Intimidation claim raises tensions in Mayville

GRAND FORKS – An intimidating phone call from an employee of the Mayport Farmer’s Co-op Elevator in Mayville to a planning and zoning committee member is raising the already heightened tension in this town of 1,900.

The co-op and many Mayville residents have been at odds since 2006, when new silos were added and the amount of dust and noise increased. The residents said it caused some of them to have respiratory problems, and they’ve pushed the committee to block the co-op’s expansion plans until the dust and noise is alleviated.

The co-op has delayed its plans and installed better dust filters, but hard feelings remain.

According to a complaint Mary Stocking made with the Traill County Sheriff’s Department on July 9, her husband, Tom, got a call from Dale Baldock, the co-op’s Mayville station manager.

Baldock had heard that Stocking, a committee member, had badmouthed the co-op after a committee meeting and threatened to take out an ad in the local paper. “She will be going down,” he allegedly said.

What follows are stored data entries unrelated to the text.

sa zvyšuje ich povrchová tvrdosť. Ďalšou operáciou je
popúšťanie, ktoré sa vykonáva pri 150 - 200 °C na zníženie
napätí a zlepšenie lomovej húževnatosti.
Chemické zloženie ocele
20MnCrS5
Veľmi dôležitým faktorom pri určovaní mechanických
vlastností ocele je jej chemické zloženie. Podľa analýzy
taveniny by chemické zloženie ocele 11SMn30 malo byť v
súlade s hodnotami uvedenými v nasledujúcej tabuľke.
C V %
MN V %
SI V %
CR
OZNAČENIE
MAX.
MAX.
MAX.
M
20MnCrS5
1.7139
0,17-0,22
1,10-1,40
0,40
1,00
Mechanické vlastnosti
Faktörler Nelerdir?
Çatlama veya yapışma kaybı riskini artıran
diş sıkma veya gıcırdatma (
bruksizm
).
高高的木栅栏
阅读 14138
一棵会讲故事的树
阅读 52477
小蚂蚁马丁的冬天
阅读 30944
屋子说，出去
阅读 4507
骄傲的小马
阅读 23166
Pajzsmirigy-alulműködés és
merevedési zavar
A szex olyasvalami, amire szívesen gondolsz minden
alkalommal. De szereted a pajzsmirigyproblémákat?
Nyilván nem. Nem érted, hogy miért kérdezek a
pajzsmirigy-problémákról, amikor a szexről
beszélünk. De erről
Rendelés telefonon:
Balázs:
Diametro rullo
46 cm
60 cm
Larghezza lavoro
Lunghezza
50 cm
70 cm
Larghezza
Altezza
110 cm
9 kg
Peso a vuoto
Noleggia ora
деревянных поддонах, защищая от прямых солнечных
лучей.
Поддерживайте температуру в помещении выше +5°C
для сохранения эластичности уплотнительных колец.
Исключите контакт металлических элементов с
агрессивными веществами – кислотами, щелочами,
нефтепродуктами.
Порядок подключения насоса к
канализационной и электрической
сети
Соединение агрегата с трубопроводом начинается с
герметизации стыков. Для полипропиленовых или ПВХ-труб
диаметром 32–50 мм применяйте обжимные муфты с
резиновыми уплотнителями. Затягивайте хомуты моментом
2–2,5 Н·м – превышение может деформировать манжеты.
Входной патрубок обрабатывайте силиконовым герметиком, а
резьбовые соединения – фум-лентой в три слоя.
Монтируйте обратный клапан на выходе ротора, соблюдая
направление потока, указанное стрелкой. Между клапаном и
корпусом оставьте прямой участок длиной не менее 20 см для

Soon after, Stocking said her phone was taken from her vehicle and thrown in the middle of a field, where she tracked it down using GPS.

Baldock said Tuesday that he just said he “should” take out an ad to let residents know what she was saying.

“A local business was badmouthing another business, which I didn’t think was right,” he said. “It’s not very good common sense when you’re in an agriculture community.”

Stocking is also the owner of the Pizza Shop in town.

She wouldn’t comment Tuesday, citing her business and the fact that she is “already on the planning and zoning committee, which is already a thorn in my side.

“It’s already escalated to this point,” she said.

Richard Moen, president of the co-op’s board of directors, said he has heard about the incident and feels bad. A board member has spoken with Stocking, which he hopes calmed things down, he said.

“Emotions are getting the best of people,” he said. “There are two sides to everything, so until everyone has all the information, people get emotional about things.”

In the meantime, Jay Harter, a Lansing, Mich., specialist in environmental law who represents residents pushing the co-op to clean up its air, has sent a letter to the board asking it to stop the intimidation tactics.

Such tactics “give rise to claims for tortuous interference with advantageous business relationships and business defamation,” the letter said.

This means the elevator is liable for any action its employees or representatives may take, said Craig Richie, the residents’ local attorney. “If someone is going around in my name and doing things that could cause me to be sued, I want to know about it.”

He said the letter serves as a notice to the entire board that it should try to control such actions.

“I think people of Mayville and the board of directors are better than that,” he said. “I don’t believe they know it’s happening and will allow this to continue. If they do know, they just have to stop it, and I think they will.”

The letter also applauded the board’s decision last month to delay its expansion plans and install better dust filters.